Bible Passage: Luke 15:11-13
The hymn writer Robert Robinson who wrote Come, Thou Fount of Every Blessing, which contains the verse “Prone to wander, Lord, I feel it, Prone to leave the GOD I love”, understood those words all too well. Robinson made a profession of faith at the age of 20 under George Whitefield’s ministry & he surrendered his life to preach the Gospel. At 25 he was called to pastor a very prominent Baptist church in Cambridge, England. His reputation as a great preacher exploded quickly & it seemed that his future in ministry had endless potential. Tragically, at the pinnacle of his ministry, the gifted preacher fell into immorality & his great fame & influence crashed as quickly as it had ascended.

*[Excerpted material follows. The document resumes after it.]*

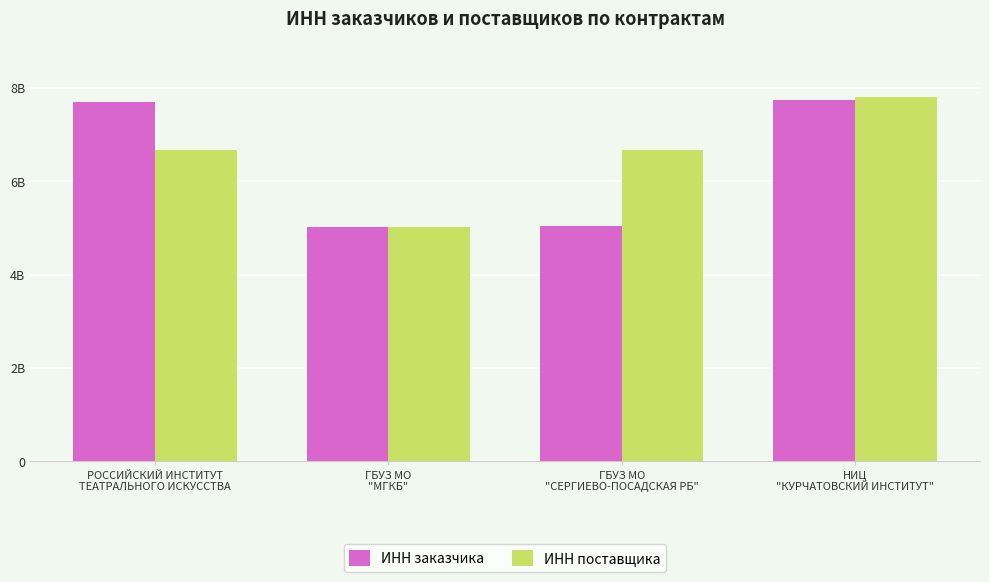

Read the ИНН заказчика value at ГБУЗ МО
"СЕРГИЕВО-ПОСАДСКАЯ РБ", to the nearest 10.

5042009620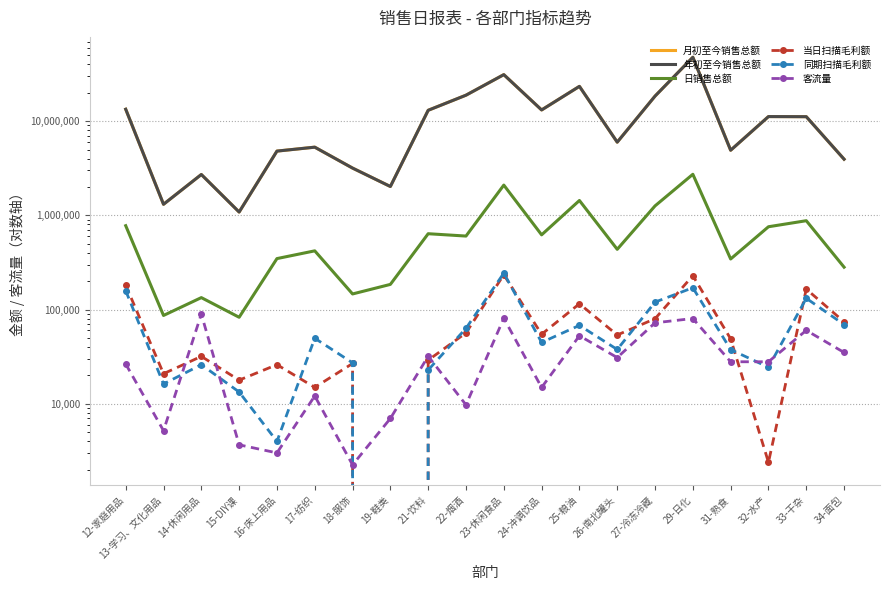

Which series changed the most between 15-DIY课 and 33-干杂?

月初至今销售总额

Robinson knew the reality of his own wandering heart & lamented over his condition & at the same time longed for GOD to cure his condition. One of the verses in his hymn says:
O to grace how great a debtor
Daily I’m constrained to be!
Let that grace now like a fetter,
Bind my wandering heart to Thee.
Prone to wander, Lord, I feel it,
Prone to leave the GOD I love;
Here’s my heart, O take and seal it,
Seal it for Thy courts above.
If we’re honest, we all must admit that we too can feel the proneness of our hearts to wander or slowly drift from GOD. This raises a question — Why do sinners stray further & further from GOD & why do Christians ever leave the intimate fellowship of our loving Heavenly Father? Why are we who are saved, as the songwriter said, “Prone to leave the GOD I love”? That sounds like a contradiction to wander from what we love, doesn’t it?! And yet this is the paradox of the Christian life as we await our future glorification.